The organizing effort at IRCO, which has seen its budget grow from $14 million in 2014 to nearly $25 million last year, is just the latest campaign to unionize government-funded social service nonprofits.
Portland nonprofits are set up in a way that makes them susceptible to brutal union fights. Beginning in the 1970s, Multnomah County officials made the political decision to outsource many social services to nonprofits. They did so because outsourcing was far cheaper than providing the services directly through employees paid public-sector wages and benefits. Today, the county has 1,000 contract partners, many of them for services county employees once provided themselves.
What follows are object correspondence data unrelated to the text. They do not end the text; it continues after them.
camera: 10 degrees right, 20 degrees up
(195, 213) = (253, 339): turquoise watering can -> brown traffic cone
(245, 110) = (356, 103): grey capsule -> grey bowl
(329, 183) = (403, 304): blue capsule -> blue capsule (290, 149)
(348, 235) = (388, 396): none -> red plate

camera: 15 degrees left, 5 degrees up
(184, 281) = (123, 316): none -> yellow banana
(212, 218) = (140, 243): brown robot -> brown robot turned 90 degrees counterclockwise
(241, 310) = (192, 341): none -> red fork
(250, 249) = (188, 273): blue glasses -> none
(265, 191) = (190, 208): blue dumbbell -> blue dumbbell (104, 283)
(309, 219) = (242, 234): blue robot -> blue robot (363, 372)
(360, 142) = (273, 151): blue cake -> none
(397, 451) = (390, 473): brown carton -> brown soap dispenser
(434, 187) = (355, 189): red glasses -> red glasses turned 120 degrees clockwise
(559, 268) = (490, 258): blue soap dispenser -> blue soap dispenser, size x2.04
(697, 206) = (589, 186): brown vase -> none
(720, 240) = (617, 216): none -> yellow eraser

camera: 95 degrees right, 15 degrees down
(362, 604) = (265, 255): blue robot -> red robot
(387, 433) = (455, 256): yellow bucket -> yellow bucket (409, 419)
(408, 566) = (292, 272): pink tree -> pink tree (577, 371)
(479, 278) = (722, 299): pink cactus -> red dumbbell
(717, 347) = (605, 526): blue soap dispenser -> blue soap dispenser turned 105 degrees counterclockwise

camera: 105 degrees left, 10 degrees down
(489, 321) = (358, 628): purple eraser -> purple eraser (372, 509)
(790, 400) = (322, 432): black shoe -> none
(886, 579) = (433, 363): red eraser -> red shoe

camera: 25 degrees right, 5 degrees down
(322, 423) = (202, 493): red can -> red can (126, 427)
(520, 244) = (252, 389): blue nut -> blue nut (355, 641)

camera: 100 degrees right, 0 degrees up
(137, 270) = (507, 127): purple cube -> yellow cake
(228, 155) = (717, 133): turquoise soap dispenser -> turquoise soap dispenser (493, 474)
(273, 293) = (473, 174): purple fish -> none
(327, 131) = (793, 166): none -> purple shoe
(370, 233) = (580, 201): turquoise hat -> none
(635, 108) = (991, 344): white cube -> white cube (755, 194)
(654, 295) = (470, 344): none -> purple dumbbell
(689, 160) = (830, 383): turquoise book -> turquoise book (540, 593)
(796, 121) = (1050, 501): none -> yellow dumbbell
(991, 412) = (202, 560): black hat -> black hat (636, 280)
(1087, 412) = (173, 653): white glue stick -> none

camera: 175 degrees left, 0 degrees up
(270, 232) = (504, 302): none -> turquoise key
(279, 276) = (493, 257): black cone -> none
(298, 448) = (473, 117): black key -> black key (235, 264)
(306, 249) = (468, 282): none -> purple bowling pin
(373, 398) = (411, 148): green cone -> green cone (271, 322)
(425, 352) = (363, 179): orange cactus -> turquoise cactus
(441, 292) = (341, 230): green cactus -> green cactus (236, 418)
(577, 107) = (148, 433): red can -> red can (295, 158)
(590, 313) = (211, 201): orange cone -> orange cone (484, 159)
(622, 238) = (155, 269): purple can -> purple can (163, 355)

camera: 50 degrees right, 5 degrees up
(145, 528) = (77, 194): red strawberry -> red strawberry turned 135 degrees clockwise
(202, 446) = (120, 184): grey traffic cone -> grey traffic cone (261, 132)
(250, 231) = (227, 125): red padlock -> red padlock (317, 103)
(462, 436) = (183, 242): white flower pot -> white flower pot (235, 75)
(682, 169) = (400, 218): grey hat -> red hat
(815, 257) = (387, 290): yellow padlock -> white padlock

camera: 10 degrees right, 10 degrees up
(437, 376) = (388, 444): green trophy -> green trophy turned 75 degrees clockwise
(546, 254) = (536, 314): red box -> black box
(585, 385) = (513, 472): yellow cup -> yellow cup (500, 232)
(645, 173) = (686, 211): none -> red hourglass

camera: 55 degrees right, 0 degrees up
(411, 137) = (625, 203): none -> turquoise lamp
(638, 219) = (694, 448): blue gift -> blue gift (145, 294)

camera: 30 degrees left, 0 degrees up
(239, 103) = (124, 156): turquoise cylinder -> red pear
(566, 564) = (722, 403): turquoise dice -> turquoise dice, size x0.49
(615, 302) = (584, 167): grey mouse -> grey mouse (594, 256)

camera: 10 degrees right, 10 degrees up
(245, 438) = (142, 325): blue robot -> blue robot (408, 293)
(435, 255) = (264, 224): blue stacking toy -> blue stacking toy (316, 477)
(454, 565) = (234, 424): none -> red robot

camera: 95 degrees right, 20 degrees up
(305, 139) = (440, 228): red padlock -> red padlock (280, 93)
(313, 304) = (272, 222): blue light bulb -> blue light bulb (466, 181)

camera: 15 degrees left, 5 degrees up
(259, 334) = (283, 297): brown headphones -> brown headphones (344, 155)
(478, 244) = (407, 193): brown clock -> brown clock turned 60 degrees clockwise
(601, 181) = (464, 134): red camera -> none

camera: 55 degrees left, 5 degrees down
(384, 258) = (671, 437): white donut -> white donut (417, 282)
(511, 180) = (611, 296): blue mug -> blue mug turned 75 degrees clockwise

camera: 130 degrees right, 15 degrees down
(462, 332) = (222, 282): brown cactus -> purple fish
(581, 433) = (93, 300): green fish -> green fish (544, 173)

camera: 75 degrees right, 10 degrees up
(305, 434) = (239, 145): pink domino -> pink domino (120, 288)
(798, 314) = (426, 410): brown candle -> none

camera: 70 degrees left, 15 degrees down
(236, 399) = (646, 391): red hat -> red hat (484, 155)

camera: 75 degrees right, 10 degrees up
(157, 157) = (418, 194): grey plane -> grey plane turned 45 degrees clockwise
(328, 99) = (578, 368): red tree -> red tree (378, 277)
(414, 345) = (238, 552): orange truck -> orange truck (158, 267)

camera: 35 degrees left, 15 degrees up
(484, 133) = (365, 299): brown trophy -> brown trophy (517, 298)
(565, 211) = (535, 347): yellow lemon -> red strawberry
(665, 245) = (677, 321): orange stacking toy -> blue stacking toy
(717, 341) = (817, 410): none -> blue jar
That dynamic encourages nonprofits to operate on the leanest budgets possible to win funding.
"The county did it because they thought it would save money," says Joe Baessler, political director of Oregon AFSCME Council 75, "but they're saving money on the backs of the workers. Those nonprofits pay those workers way less money, way less benefits, and you see that in the amount of turnover. A lot of those workers were AFSCME members [in the government] and then got contracted out."
Other Portland nonprofits have seen disgruntled workers turn to unions.
Janus Youth Programs, which runs shelters for runaway and homeless teenagers, unionized under AFSCME in 2015. Employees at Central City Concern, Volunteers of America, Outside In, and Cascadia Behavioral Healthcare, all private nonprofits heavily funded by government contracts, are also AFSCME members.
Perhaps the most bitter dispute over labor organizing unfolded in 2011 and 2012, when Oregon Planned Parenthood clinics moved to organize under Service Employees International Union Local 49.
Employees threatened to picket the organization's annual fundraiser. Then-Gov. John Kitzhaber canceled his appearance at the event, saying he would not cross a picket line, and Planned Parenthood scrapped the $250-a-plate gala. The war ended with employees unionized and the president of the nonprofit ousted.
The organizing drive at IRCO puts Multnomah County, a key funder of the organization, in a difficult spot.
"We are neutral," says county spokeswoman Julie Sullivan-Springhetti. "But we oppose managers doing any pre-emptive strikes to stop organizing discussions."
The battle has become increasingly heated. IRCO's executive leadership recently hired Bullard Law Group, a Portland firm that specializes in advising companies, including Burgerville, on unions.
And then there is the case of Katbi Smith. She says managers told her they needed to make her position full time and laid her off because she had another job she would not quit. Katbi-Smith says she received strong evaluations from her supervisors and got along well with them—until she began helping with the union drive.
"To be kicked to the curb like that after all the time I spent there," Katbi Smith says, "it really hurts." IRCO denies firing her. "Olivia was offered a full-time position, which she declined," Lee says.
Stacy Chamberlain, executive director of Oregon AFSCME, says her union will continue to help IRCO workers organize.
"It is upsetting that IRCO management continues to implement tactics of intimidation and threats to stop workers, some of whom were clients of the organization, from exercising their rights to organize and have a voice in their workplace," Chamberlain says. "It is extremely disturbing to know that IRCO, an organization for refugees and immigrants that prides itself on promoting equity and inclusion in the workplace, would use their resources to hire an attorney as a barrier for these workers organizing."
Nigel Jaquiss contributed reporting to this story.